BY SIGNING BELOW I GIVE PERMISSION:
1. For my ongoing participation in the Big Brothers Big Sisters of Island County Programs, which include both the DINO program and the one-to-one mentoring programs;
2. For the mentors, as well as staff and the identified designees who have been screened and approved by Big Brothers Big Sisters to personally interact with and transport me to events, activities and match activities, if applicable and allowed by program type;
3. For the school to provide social and academic information about me to Big Brothers Big Sisters (e.g. report cards, behavior reports);
4. To have me participate in an intake interview conducted by Big Brothers Big Sisters staff and complete questionnaires throughout my time in the program containing questions about school, home life, the match, and personal interests to evaluate and improve program services;
5. To talk with a Big Brothers Big Sisters staff person about personal safety;
6. For BBBS staff to provide contact information for me to DINO program coodinators when appropriate.
I understand that as part of the enrollment process, I will be asked to provide additional information through an in-person interview. I understand that the information I provide in the enrollment process will be kept confidential, unless disclosure is required by law. I understand that incidents of child abuse or neglect, past or present, will be reported to proper authorities. I understand that certain relevant information about me will be discussed with DINO program coordinators (i.e. demographic information, information relevant to volunteer preferences, and information relevant to child-safety and well-being).
I certify that all of the information on this form is true and correct and that all income is reported. I understand this information is being given for the receipt of federal funds, that the information on this application may be verified, and that deliberate misrepresentation of the information may subject me to prosecution under applicable state and federal laws. I understand this information will not affect my qualification for the program.

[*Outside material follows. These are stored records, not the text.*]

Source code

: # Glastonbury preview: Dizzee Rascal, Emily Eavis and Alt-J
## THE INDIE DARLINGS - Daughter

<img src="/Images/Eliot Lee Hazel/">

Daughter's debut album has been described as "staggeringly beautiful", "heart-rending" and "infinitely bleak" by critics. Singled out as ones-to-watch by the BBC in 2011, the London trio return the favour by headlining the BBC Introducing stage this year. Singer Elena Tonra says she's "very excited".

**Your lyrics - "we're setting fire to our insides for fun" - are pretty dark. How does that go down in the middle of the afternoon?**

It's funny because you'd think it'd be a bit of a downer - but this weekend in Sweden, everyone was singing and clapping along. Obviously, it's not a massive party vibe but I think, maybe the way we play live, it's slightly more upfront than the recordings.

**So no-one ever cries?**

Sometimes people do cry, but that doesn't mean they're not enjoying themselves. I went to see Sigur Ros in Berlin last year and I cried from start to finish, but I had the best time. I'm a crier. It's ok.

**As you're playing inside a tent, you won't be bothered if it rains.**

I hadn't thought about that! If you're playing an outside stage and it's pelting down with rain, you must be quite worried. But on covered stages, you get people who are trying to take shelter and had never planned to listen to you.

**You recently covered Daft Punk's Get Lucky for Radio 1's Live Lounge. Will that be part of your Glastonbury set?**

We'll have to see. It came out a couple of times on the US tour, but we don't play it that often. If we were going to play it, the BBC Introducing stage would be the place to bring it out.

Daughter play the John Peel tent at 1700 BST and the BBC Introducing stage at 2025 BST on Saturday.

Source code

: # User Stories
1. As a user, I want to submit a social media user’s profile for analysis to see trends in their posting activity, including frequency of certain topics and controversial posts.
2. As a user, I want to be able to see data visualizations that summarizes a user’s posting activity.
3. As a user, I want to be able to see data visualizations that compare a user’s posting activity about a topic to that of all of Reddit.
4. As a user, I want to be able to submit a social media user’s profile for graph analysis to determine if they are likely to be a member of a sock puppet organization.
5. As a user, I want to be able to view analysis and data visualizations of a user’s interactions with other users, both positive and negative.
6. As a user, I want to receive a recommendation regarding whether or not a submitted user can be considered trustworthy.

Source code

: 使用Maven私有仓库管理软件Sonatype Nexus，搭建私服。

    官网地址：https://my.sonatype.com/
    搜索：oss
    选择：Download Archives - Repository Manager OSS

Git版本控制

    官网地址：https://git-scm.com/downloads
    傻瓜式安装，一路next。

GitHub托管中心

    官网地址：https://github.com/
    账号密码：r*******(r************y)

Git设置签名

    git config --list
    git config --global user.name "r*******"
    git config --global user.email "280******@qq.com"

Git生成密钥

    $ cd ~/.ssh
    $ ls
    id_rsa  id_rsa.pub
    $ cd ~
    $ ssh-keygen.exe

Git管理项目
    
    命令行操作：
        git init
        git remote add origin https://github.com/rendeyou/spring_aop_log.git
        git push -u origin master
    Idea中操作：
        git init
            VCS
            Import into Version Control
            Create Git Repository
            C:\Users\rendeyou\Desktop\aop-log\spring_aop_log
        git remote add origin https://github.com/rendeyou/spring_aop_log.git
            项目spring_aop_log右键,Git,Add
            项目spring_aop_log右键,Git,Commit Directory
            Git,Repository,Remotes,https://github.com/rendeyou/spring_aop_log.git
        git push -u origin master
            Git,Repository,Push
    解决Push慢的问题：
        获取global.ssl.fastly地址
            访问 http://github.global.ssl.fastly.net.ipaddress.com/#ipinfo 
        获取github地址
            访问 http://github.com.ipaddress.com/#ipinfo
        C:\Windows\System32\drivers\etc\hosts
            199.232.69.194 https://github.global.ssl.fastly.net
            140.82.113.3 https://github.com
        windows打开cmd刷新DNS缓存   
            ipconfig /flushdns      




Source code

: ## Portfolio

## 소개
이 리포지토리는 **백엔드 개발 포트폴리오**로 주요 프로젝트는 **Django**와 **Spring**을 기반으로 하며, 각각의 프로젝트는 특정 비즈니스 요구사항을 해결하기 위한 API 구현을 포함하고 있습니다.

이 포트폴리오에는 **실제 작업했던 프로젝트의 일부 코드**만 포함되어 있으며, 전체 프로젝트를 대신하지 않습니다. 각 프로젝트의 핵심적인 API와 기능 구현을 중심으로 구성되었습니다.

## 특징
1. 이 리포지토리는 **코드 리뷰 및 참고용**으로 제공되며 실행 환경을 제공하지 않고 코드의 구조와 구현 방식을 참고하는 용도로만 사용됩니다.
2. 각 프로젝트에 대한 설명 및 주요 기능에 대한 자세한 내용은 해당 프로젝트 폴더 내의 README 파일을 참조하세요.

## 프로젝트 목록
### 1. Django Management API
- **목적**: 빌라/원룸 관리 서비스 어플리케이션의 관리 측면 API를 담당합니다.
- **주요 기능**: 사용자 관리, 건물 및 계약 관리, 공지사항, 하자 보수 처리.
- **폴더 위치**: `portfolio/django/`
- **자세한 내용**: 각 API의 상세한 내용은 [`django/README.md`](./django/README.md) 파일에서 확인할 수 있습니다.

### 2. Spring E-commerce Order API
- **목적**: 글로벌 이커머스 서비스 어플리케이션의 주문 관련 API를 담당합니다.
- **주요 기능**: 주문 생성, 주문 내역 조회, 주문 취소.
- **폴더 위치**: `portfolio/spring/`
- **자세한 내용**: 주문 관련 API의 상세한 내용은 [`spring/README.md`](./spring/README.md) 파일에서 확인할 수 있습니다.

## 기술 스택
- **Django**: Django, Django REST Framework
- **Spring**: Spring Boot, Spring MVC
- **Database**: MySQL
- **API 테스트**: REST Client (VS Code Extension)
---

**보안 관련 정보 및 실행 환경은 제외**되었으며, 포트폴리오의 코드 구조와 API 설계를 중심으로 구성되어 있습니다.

I, on behalf of myself, completely release and forever discharge Big Brothers Big Sisters of Island County and its employees, agents, members, volunteers and all other persons on its behalf, together with any successors in interest, heirs, attorneys, agents, representatives, and all persons acting by, through, under, or in concert with them from all known and unknown charges, complaints, claims, grievances, liabilities, obligations, promises, controversies, damages, actions, causes of action, suits, rights, demands, costs, losses, debts, penalties, fees, wages, attorneys’ fees and costs, and punitive damages of any kind or nature whatsoever, whether known or unknown, which I may have, or may have had, against Big Brothers Big Sisters of Island County, arising from any participation in said program and activities, including but not limited to any liability to any right of action that may occur to me directly. I intend and understand that this release and discharge is to be interpreted and enforced so as to provide the broadest release and discharge possible as may be permitted by law. I understand that this information may be shared with the school or with partnership agencies when applicable.
I agree to review the program and safety information given to me by Big Brothers Big Sisters, communicate with Big Brothers Big Sisters staff as outlined in expectations, and immediately reporting any concerns I might have to Big Brothers Big Sisters staff.